• Initial claims predicted to be unchanged at 1.3 million.
  • Continuing claims expected to drop to 17.067 million from 17.338 million.
  • Improvement in initial claims has stalled at more than 1 million a week.
  • Dollar fades on US economic concerns, European stimulus.

The three month receding trend in unemployment claims has stalled in July as businesses continue to lay off workers in large numbers despite improvement in many areas of the US economy.

Initial jobless claims are expected to be 1.3 million in the July 17 week, unchanged from the prior week and little different than 1.31 million in the first seven days of the  month. Continuing claims are forecast to edge lower to 17.067 million in the July 10 week from 17.338 million.  This initial claims week is also the survey period for the July non-farm payrolls report.

Non-farm payrolls and unemployment claims 

Though the pace of rehiring in May and June has been much faster than originally anticipated, of the nearly 21 million workers fired in April 7.5 million, 36%, have returned to their jobs, the unemployment rate last month was still 11.1%, higher than the 10% peak of the financial crisis recession.  

More concerning the decline in unemployment claims which has taken the four-week moving average down almost 50% from 2.609 million in the May 22 week to 1.435 million on July 3, improved to just 1.375 million the following week and is expected to be unchanged on July 17.  

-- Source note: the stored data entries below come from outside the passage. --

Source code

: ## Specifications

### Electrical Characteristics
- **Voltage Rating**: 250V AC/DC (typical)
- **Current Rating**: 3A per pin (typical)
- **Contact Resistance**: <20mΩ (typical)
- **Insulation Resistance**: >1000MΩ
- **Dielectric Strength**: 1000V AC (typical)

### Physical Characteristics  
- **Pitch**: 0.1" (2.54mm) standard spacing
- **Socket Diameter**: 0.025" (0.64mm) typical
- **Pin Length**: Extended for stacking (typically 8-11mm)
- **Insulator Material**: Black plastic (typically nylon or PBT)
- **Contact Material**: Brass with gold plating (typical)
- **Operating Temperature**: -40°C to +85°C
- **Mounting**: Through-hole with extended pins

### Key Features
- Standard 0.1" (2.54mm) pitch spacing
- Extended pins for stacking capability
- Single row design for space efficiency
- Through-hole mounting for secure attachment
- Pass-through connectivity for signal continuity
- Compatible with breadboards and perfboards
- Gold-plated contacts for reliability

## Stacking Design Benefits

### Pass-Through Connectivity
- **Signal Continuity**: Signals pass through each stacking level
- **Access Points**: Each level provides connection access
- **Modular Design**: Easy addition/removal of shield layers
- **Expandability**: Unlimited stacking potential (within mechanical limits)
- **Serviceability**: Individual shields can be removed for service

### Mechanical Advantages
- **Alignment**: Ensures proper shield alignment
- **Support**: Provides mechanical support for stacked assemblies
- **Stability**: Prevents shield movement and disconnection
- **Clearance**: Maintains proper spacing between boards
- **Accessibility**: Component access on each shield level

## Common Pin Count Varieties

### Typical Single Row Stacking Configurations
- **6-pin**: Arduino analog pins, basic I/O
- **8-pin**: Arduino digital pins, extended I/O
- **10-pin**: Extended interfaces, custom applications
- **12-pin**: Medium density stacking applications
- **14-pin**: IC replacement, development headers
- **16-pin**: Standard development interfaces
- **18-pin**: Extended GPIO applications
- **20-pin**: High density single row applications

Initial jobless claims, 4 week moving average

FXStreet

Consumption and consumer confidence

Consumption has rebounded sharply with retail sales rising 25.7% in May and June more than the 22.9% they lost in March and April.  These sales reflect both deferred purchases and returning normal expenditures. But the ability of consumers to sustain spending depends on the continued improvement in employment.  

Consumer confidence indexes reflect the uncertainty in the job market and the impact on the economy of the rising number of Covid positive tests that have prompted some states to partially roll back or delay their reopening plans.

For July the preliminary Michigan consumer sentiment index unexpectedly dropped to 73.2 from 78.1 in June, missing the 79 prediction by a wide margin. The Conference Board consumer confidence index for July is expected to slip to 96.3 from 98.1 in June when it is reported on July 28.

Conclusion, markets and the dollar

Equity markets have largely ignored the rising Covid incidence in Southern and Western states with the logic that fatalities remain low and the vast majority of facilities in the affected areas are operating within normal public health parameters, preferring to attend to the generally good second quarter earnings reports and further government economic support forthcoming in the EU and the United States.

The dollar has eroded substantially over the last two weeks as questions about the vitality of the US recovery have arisen.

The euro reached 1.1540 on Tuesday above its pandemic high of early March as the EU agreed on a 750 billion euro economic recovery package.

The USD/JPY dropped to 106.68 in the lowest part of its 106.50 to 108.00 range of the past six weeks, though it is far from the panic low of 101.18 from March 9.

 After several months of improvement the recent hesitation in initial claims underlines uncertain state of the US economy.  With vast amounts of stimulus and economic support already deployed in the US the dollar needs the support of a positive result from that effort to regain its footing.